Top of Document section
Issue 390: Branches disappear and don't fetch/clone
Status:  Released
Owner:
Closed:  Mar 2012

Blocked on:
issue 394
Project Member Reported by sop@google.com, Jan 15, 2010
Affected Version: 2.1.1.1

Sometimes a branch disappears, and it cannot be fetched or
cloned anymore.  repo sync shows this as:

  $ repo sync
  Fetching projects: 100% (224/224), done.
  error: master in platform/bionic not found

I suspect what's happening is a background `git gc` job runs
and moves the branch into the $GIT_DIR/packed-refs file, but
JGit doesn't seem to be reloading the packed-refs data after
the git gc pass.  Since the branch is no longer loose JGit is
not reporting it to a client.
Jan 15, 2010
Project Member #1 fredrik....@sonyericsson.com
Our experience is now the other way around: When people check in very big checkins, 
and they are not repacked (the hourly script was disabled, for those of you who read 
about us doing that) this leads. The load on the server increases, at some point 
this error shows up.

error: revision sw-integration in platform/<some-git> not found

Once we run git gc load goes does down and server now serves git as normal again. 
Restart of gerrit service may or may not be necessary, we have no good statistic of 
this yet. Last time we got into this it was not necessary.
Bottom of Document section
Top of Records supplied
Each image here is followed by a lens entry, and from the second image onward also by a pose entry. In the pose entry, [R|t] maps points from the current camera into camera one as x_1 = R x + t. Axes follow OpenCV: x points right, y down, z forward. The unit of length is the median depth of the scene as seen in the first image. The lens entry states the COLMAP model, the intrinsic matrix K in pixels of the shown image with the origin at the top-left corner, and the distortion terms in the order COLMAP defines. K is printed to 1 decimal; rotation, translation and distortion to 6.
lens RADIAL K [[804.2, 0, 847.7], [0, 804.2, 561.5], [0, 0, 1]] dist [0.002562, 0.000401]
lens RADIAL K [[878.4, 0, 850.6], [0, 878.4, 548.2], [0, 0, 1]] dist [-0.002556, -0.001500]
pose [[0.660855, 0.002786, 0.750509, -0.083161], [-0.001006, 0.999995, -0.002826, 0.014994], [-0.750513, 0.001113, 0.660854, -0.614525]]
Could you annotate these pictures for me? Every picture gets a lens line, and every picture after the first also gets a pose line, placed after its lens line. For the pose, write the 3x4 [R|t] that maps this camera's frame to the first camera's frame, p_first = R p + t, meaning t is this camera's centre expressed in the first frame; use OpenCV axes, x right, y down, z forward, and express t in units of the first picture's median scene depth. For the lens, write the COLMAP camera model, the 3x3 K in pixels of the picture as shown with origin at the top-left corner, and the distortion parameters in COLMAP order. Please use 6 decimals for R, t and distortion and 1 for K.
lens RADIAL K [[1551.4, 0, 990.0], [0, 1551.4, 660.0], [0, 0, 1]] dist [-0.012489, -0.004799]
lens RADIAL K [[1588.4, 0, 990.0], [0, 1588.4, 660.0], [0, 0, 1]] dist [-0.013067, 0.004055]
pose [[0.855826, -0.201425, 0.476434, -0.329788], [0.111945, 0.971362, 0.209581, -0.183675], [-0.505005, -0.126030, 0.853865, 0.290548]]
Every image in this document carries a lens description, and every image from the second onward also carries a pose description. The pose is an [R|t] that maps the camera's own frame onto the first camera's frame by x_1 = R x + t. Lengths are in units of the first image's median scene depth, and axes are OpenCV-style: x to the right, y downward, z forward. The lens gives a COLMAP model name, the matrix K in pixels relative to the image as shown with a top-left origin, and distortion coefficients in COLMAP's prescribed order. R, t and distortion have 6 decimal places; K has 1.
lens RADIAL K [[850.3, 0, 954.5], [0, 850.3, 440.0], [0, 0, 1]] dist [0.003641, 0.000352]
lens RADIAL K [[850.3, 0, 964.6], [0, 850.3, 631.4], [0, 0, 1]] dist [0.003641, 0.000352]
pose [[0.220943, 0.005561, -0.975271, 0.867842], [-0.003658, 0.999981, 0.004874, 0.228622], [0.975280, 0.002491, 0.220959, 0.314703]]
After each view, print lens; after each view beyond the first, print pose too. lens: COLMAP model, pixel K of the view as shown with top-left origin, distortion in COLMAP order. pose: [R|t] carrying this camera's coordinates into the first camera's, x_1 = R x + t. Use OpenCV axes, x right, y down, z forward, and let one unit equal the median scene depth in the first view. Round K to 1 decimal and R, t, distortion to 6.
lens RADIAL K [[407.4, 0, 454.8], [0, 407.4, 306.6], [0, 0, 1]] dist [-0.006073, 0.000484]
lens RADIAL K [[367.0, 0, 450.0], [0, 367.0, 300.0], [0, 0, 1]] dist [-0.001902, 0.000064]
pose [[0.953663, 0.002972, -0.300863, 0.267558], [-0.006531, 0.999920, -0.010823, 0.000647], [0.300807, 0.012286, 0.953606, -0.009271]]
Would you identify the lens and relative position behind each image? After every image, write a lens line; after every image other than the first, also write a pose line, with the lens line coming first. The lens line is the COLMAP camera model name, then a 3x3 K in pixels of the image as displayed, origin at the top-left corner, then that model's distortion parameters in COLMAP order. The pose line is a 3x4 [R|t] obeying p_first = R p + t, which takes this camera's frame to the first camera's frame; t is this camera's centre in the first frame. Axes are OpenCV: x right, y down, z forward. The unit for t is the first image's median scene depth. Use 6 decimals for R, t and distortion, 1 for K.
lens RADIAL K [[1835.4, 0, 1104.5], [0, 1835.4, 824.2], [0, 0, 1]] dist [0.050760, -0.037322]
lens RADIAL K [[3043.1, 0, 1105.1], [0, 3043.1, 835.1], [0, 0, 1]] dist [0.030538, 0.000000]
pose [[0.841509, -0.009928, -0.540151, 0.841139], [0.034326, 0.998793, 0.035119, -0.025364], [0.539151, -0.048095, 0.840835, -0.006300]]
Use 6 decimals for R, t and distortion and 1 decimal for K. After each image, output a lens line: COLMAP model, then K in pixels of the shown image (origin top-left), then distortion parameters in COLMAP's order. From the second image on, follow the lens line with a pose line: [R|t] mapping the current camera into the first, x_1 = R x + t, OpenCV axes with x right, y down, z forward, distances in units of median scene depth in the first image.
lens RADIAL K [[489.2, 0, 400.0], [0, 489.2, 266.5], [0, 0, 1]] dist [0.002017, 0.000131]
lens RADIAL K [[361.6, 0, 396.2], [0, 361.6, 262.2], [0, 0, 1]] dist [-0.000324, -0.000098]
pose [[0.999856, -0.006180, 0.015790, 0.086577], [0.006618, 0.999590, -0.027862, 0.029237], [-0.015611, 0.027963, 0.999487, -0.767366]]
Bottom of Records supplied
(Explore the material):
1 – In the issue thread about disappearing branches, which file does the reporter suspect a background git gc job moves the branch into?
2 – Quote the rows from the line with "Use 6 decimals for R, t and distortion and 1 decimal" through the line with "dist [-0.000324, -0.000098]", both included.
The issue thread and the rows have nothing to do with each other.

(List of answers):
1 – The $GIT_DIR/packed-refs file.

2 –
Use 6 decimals for R, t and distortion and 1 decimal for K. After each image, output a lens line: COLMAP model, then K in pixels of the shown image (origin top-left), then distortion parameters in COLMAP's order. From the second image on, follow the lens line with a pose line: [R|t] mapping the current camera into the first, x_1 = R x + t, OpenCV axes with x right, y down, z forward, distances in units of median scene depth in the first image.
lens RADIAL K [[489.2, 0, 400.0], [0, 489.2, 266.5], [0, 0, 1]] dist [0.002017, 0.000131]
lens RADIAL K [[361.6, 0, 396.2], [0, 361.6, 262.2], [0, 0, 1]] dist [-0.000324, -0.000098]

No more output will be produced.